- **WHAT THE TASK ASKS**:
Your answer is the lines below, exactly, from the one that contains "[267,192,400,204] вони ще" through the one that contains "[449,209,472,221] ніде -> (150, 348) none", both included.

Image comparison data:
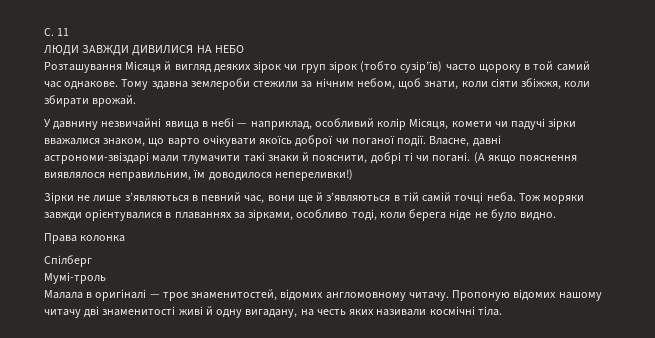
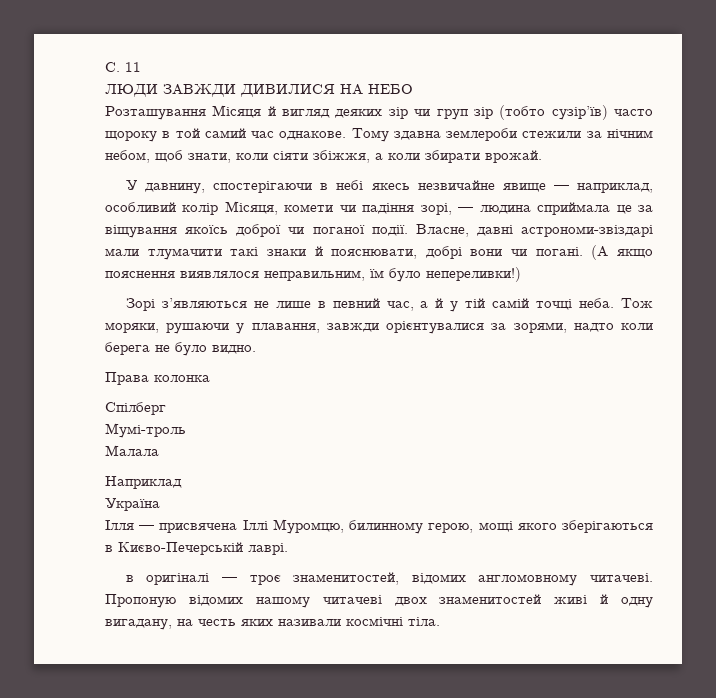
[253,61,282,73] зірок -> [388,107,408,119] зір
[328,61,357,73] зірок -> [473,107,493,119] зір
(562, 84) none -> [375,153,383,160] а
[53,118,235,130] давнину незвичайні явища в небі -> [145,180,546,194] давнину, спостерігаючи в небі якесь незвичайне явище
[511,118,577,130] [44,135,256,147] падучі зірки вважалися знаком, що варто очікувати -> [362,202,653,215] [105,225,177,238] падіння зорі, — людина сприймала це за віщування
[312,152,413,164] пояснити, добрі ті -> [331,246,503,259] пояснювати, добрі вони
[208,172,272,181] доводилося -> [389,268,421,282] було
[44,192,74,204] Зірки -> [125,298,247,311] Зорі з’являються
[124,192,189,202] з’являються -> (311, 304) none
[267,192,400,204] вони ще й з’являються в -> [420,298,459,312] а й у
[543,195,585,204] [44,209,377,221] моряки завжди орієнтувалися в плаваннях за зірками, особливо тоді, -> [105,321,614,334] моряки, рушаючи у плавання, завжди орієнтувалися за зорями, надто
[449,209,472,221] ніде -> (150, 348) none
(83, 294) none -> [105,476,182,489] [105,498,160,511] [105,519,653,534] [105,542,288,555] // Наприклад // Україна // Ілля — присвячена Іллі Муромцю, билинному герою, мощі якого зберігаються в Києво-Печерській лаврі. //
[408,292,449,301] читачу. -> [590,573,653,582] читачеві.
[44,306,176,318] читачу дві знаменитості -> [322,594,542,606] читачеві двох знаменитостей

- **RESPONSE BELOW**:
[267,192,400,204] вони ще й з’являються в -> [420,298,459,312] а й у
[543,195,585,204] [44,209,377,221] моряки завжди орієнтувалися в плаваннях за зірками, особливо тоді, -> [105,321,614,334] моряки, рушаючи у плавання, завжди орієнтувалися за зорями, надто
[449,209,472,221] ніде -> (150, 348) none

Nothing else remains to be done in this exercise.